Il est cependant des moyens de parer à ces inconvéniens, sur-tout en s’y prenant de bonne heure. La première précaution & la plus facile, c’est, lorsque les eaux se sont retirées, de laver les murs, les planchers, & en général tous les corps qui ont été couverts, avec de l’eau fraîche de puits, de fontaine, ou de rivière. Cette eau dissoudra le mucilage adhérent, l’entraînera avec elle, & le fera évaporer. Il faut répéter ce lavage jusqu’à ce que toute cette humidité soit disparue. Cette pratique est très-usitée en Hollande, où l’on lave les maisons une ou deux fois par semaine ; c’est le seul moyen qu’ils emploient pour détruire ou prévenir l’humidité visqueuse qui s’attacheroit sans cela à leurs murs. De grands courans d’air établis dans ces appartemens, du feu, des poêles allumés hâteront encore cette dessiccation.

Il y a aussi des précautions à prendre lorsqu’on est obligé d’habiter ces lieux humides, c’est de se tenir bien couvert, les pieds chauds, éviter de les exposer à l’humidité du plancher ou du sol, changer souvent de vêtement, les laver & les tenir propres. Qu’on se souvienne que la propreté est, en général, un des grands moyens de conserver sa santé. Si enfin on est forcé d’y coucher, il faut avoir soin d’éloigner le lit des murs & des endroits humides, choisir pour le placer l’endroit le plus sec, le garnir de rideaux qui ferment bien. On doit éviter, autant qu’on le peut, d’y conserver des alimens, & d’y enfermer sur-tout du pain chaud qui s’altère bien vite, s’y couvre de moisissure & y contracte du goût & de l’odeur.
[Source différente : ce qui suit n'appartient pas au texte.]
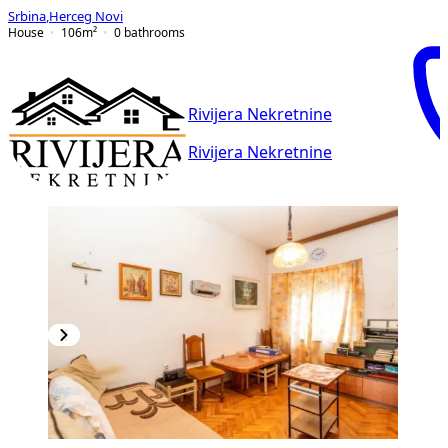
Srbina
,
Herceg Novi
House
106
m²
0
bathrooms
Rivijera Nekretnine
Rivijera Nekretnine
Il ne faut pas oublier que tout ce que nous venons de dire des effets de l’humidité sur l’homme, est applicable aux animaux, & que, jusqu’à un certain point, on doit employer une partie des précautions que nous avons indiquées, à leurs habitations. Elles leur seront salutaires en tout temps, & préviendront souvent bien des maladies épizootiques qui reconnoissent leur origine dans l’humidité chaude qui règne habituellement dans les écuries & les étables.

II. Influence de l’humidité sur les végétaux. Autant, en général, l’humidité est dangereuse pour les animaux, autant elle est avantageuse aux plantes lorsqu’elle n’est pas portée à l’extrême. Il faut même des circonstances bien particulières pour qu’elle leur devienne nuisible, & l’on pourroit même dire alors que ce n’est plus comme humidité qu’elle est dangereuse, mais vraiment comme eau abondante. Puisque nous sommes entrés dans les détails nécessaires sur cet objet dans plusieurs articles, pour ne pas nous répéter nous renvoyons aux mots Atmosphère, T. 2, pag. 62 ; Brouillards, Eau, Sect. III, §. II. MM.